Ginevra – Non si è ancora esaurita una lunga storia che coinvolge IBM e che è salita in superficie nel 2001 con la pubblicazione di un libro sull’argomento, la storia della vendita di strumentazioni ai nazisti. Per mettere la parola fine ad una vicenda che, a tanti anni di distanza, la vede accusata da esponenti del popolo rom, IBM ha chiesto un intervento della Corte Suprema svizzera.

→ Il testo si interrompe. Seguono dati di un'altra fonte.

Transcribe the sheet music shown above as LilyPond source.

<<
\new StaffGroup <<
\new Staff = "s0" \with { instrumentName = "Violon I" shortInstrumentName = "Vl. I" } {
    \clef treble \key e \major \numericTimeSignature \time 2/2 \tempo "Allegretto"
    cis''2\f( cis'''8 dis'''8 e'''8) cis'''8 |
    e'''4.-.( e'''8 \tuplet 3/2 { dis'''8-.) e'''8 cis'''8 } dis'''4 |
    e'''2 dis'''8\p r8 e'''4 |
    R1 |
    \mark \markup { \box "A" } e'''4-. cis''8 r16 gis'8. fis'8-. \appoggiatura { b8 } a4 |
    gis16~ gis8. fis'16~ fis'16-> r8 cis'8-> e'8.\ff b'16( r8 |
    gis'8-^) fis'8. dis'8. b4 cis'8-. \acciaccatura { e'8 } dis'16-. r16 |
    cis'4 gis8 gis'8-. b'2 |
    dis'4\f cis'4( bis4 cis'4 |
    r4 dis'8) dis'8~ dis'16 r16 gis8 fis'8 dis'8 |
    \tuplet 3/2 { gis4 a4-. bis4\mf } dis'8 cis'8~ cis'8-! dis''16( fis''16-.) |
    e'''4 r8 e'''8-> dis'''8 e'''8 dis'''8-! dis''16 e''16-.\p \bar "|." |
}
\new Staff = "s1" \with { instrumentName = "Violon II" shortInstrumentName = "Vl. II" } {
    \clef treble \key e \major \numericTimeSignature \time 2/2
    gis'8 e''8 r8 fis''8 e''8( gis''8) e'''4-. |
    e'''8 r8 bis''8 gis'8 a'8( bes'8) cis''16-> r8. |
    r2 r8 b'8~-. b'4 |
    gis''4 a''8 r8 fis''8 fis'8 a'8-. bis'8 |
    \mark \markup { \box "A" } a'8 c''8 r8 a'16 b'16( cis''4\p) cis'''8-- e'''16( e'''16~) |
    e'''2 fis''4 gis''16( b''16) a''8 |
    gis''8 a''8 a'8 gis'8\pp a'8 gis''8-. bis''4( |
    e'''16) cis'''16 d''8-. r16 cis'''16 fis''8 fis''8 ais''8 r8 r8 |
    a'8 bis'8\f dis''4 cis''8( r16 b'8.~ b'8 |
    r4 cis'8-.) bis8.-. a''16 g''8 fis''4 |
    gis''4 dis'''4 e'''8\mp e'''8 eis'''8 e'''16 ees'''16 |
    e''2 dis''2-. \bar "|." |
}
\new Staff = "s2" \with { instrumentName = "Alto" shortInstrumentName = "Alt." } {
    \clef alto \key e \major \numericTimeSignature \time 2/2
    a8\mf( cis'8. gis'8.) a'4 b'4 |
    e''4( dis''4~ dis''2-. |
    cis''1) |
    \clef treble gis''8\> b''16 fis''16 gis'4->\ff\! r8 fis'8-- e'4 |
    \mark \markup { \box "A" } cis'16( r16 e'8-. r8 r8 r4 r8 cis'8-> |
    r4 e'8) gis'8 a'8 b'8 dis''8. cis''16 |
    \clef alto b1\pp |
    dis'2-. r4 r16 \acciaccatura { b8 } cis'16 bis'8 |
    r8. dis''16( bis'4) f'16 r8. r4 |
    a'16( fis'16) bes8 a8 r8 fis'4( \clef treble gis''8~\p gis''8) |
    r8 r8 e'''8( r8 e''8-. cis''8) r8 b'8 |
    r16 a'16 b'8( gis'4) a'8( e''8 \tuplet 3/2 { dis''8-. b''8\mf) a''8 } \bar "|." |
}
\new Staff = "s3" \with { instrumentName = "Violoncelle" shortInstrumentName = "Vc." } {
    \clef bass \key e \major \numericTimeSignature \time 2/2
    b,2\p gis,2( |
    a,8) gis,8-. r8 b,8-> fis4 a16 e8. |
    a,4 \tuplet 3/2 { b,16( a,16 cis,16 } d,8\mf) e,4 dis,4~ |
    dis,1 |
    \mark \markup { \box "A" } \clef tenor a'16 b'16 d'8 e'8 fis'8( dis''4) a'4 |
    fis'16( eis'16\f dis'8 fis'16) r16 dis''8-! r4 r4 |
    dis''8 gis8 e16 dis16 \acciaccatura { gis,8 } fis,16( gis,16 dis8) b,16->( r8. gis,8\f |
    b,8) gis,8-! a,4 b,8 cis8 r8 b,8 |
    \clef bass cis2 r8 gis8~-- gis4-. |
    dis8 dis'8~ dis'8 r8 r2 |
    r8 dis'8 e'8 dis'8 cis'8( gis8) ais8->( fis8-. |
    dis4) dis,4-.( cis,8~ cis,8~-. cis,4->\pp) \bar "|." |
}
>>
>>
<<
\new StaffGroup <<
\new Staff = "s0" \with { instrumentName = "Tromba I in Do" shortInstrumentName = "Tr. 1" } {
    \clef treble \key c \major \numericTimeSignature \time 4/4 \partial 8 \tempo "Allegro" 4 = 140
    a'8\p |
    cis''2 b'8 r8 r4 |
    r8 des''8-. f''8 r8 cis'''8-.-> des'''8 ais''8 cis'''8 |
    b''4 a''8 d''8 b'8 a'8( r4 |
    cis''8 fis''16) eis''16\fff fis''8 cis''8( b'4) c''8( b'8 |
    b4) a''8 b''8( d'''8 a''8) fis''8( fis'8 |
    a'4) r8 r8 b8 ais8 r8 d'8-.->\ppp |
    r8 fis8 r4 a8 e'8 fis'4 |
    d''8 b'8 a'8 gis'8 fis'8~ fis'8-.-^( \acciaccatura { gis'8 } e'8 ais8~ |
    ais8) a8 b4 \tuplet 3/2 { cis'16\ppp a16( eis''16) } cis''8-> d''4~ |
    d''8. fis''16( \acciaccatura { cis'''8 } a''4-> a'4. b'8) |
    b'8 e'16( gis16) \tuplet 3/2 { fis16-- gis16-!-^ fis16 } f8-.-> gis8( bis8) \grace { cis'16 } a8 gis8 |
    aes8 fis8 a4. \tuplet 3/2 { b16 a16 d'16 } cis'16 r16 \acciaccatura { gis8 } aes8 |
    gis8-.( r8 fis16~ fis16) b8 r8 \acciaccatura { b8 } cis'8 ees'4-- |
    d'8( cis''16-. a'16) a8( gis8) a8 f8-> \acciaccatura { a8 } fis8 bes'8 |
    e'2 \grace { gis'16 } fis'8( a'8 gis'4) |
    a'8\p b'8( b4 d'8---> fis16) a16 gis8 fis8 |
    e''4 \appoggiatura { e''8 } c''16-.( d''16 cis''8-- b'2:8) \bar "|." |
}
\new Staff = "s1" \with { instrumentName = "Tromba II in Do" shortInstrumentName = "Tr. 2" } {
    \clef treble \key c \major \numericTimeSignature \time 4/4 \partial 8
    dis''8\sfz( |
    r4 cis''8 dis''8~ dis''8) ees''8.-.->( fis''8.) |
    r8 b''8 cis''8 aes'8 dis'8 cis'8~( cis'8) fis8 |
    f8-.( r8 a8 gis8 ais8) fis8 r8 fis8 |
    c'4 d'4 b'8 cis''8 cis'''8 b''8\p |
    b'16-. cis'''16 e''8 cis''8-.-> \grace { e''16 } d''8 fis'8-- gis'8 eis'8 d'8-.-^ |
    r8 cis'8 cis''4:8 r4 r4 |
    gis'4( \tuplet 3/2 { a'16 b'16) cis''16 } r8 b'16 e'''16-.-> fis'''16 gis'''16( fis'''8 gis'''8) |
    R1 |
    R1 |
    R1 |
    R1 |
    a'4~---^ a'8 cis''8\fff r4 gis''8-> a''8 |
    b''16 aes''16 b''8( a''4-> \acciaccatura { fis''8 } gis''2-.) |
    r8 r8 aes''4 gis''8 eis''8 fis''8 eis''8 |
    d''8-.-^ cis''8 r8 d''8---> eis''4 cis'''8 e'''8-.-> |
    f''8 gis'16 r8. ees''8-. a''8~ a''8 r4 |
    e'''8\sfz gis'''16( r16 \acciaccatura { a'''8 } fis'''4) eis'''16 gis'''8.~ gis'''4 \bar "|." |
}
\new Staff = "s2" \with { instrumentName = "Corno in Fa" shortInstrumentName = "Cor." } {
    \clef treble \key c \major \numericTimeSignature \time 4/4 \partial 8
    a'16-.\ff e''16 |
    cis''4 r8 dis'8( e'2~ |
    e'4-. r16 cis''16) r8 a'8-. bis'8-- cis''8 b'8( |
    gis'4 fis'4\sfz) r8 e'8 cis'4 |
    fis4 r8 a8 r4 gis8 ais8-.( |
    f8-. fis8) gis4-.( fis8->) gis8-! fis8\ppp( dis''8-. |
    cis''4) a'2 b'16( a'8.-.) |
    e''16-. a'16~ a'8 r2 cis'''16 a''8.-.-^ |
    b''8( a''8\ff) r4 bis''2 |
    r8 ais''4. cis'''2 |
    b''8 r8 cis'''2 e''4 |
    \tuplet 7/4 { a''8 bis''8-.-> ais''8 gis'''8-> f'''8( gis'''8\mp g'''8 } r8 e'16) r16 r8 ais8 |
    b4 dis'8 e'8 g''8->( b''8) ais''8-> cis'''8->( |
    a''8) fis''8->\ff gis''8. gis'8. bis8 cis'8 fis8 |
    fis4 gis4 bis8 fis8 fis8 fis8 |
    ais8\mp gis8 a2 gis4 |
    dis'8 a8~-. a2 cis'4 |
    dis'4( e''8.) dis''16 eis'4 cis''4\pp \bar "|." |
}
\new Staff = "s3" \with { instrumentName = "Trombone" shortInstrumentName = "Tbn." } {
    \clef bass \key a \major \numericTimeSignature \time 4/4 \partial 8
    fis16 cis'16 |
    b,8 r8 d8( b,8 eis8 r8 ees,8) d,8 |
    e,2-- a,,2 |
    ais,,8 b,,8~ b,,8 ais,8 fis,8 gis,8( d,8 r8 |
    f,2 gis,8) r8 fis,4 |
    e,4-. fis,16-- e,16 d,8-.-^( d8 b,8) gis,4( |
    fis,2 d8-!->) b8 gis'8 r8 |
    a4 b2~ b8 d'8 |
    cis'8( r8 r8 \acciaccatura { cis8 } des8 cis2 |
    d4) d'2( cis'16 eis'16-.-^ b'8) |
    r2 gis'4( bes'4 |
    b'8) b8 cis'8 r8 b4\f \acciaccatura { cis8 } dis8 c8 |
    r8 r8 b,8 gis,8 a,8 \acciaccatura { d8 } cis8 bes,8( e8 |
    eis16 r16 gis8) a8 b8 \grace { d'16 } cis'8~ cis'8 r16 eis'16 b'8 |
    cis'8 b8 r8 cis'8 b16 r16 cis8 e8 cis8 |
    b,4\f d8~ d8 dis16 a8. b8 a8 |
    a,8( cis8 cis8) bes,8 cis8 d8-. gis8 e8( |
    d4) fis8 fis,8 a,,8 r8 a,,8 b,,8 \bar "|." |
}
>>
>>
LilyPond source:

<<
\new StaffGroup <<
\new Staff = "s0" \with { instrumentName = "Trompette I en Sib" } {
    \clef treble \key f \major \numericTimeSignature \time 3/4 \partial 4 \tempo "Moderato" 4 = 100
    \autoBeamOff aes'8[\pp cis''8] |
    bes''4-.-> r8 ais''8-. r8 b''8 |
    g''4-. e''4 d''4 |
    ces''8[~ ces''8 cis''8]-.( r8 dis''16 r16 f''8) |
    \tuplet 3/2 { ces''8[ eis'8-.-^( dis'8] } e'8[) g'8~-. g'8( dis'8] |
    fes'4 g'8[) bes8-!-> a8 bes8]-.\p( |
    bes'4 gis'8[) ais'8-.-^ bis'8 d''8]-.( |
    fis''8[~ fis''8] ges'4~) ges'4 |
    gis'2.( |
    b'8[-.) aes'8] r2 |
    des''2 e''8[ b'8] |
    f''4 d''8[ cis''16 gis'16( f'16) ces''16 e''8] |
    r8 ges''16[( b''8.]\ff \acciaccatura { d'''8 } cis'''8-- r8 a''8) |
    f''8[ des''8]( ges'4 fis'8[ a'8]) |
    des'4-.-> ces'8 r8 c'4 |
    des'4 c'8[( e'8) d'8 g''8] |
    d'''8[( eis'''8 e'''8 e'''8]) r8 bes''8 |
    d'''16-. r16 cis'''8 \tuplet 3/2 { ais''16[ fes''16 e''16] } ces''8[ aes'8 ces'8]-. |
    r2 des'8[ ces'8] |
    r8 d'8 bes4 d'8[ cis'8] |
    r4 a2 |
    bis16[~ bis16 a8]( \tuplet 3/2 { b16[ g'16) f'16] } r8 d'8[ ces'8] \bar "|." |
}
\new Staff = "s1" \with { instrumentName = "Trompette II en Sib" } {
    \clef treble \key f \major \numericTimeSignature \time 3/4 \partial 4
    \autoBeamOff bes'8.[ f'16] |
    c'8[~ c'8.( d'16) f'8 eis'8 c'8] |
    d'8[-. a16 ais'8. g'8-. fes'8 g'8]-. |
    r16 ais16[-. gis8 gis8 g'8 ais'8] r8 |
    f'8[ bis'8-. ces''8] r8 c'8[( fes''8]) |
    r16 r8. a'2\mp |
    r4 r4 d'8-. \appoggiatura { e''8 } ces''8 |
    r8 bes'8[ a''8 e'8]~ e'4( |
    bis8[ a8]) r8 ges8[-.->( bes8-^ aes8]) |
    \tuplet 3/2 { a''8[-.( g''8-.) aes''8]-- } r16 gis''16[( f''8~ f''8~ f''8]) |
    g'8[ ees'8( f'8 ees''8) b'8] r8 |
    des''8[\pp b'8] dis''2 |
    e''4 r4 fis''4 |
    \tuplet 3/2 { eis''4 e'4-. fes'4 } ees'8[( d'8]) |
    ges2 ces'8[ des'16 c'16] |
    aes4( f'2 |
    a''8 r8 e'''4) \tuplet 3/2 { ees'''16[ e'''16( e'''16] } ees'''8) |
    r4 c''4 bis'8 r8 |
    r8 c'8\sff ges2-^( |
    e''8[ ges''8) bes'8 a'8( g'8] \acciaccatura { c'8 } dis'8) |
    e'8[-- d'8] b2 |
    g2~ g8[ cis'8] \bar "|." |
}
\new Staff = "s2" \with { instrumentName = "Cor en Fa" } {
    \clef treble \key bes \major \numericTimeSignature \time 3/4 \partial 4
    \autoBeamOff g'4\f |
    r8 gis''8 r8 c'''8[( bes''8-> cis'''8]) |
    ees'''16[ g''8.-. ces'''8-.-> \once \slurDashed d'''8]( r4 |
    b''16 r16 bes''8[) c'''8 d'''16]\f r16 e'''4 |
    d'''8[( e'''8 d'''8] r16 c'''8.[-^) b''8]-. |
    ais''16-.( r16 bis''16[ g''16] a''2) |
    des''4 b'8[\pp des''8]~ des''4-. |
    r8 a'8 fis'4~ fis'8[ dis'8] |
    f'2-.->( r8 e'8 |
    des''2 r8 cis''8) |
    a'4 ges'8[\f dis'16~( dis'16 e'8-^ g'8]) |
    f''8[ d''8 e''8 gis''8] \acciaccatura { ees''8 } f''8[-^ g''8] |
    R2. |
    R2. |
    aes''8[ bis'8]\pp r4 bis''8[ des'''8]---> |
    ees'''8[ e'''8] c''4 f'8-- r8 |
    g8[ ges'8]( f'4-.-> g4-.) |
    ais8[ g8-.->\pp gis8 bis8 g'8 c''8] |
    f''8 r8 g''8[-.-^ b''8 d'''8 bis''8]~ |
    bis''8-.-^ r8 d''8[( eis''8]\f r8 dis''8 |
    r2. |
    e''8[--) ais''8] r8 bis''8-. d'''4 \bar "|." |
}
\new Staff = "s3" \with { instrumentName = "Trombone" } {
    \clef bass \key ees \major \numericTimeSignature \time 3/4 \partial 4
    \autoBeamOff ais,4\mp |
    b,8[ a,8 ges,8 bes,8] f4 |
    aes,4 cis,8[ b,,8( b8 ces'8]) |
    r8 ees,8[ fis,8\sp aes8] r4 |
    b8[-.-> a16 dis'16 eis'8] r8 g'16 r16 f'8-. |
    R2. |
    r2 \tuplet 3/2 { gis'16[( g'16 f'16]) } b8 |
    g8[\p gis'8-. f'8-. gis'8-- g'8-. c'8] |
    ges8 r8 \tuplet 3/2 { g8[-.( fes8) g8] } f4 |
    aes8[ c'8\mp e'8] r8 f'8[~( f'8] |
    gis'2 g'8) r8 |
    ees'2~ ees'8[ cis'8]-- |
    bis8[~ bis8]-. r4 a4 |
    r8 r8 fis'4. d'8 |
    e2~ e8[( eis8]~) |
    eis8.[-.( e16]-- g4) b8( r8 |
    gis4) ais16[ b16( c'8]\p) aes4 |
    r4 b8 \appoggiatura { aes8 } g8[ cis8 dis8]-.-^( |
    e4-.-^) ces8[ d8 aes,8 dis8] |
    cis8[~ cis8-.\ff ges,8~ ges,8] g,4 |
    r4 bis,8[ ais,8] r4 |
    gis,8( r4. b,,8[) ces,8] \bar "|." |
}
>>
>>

Lo scorso giugno, una corte d’appello di Ginevra ha stabilito, contrariamente a quanto era stato deciso da un altro tribunale in primo grado, che IBM è processabile in Svizzera perché nel 1936 aprì una filiale a Ginevra, con il nome di “Quartieri generali europei IBM”.
I rom, riuniti in quella che definiscono “azione internazionale di riconoscimento e compensazione” , ritengono che IBM abbia venduto macchine punzonatrici ed altre strumentazioni che avrebbero reso più facile ai nazisti compiere le loro persecuzioni e omicidi di massa contro, tra gli altri, proprio il popolo rom.
Fin dall’inizio di questa storia, IBM ha sempre ribadito di non poter essere considerata responsabile di come le proprie macchine siano state utilizzate dai nazisti. In particolare le macchine secondo l’accusa avrebbero consentito alle autorità naziste di gestire al meglio i campi di concentramento. La corte d’appello di Ginevra ha da parte sua dichiarato di non poter escludere “la complicità di IBM attraverso assistenza materiale o intellettuale negli atti criminali dei nazisti”.
Sebbene sia ovvio che per l’IBM di oggi quegli eventi non rappresentano una minaccia in termini di reputazione, i rom ritengono che cospicui risarcimenti dovrebbero andare alle famiglie delle vittime del nazismo. Sono cinque per ora i rom che hanno chiesto danni per 20mila dollari ciascuno all’azienda.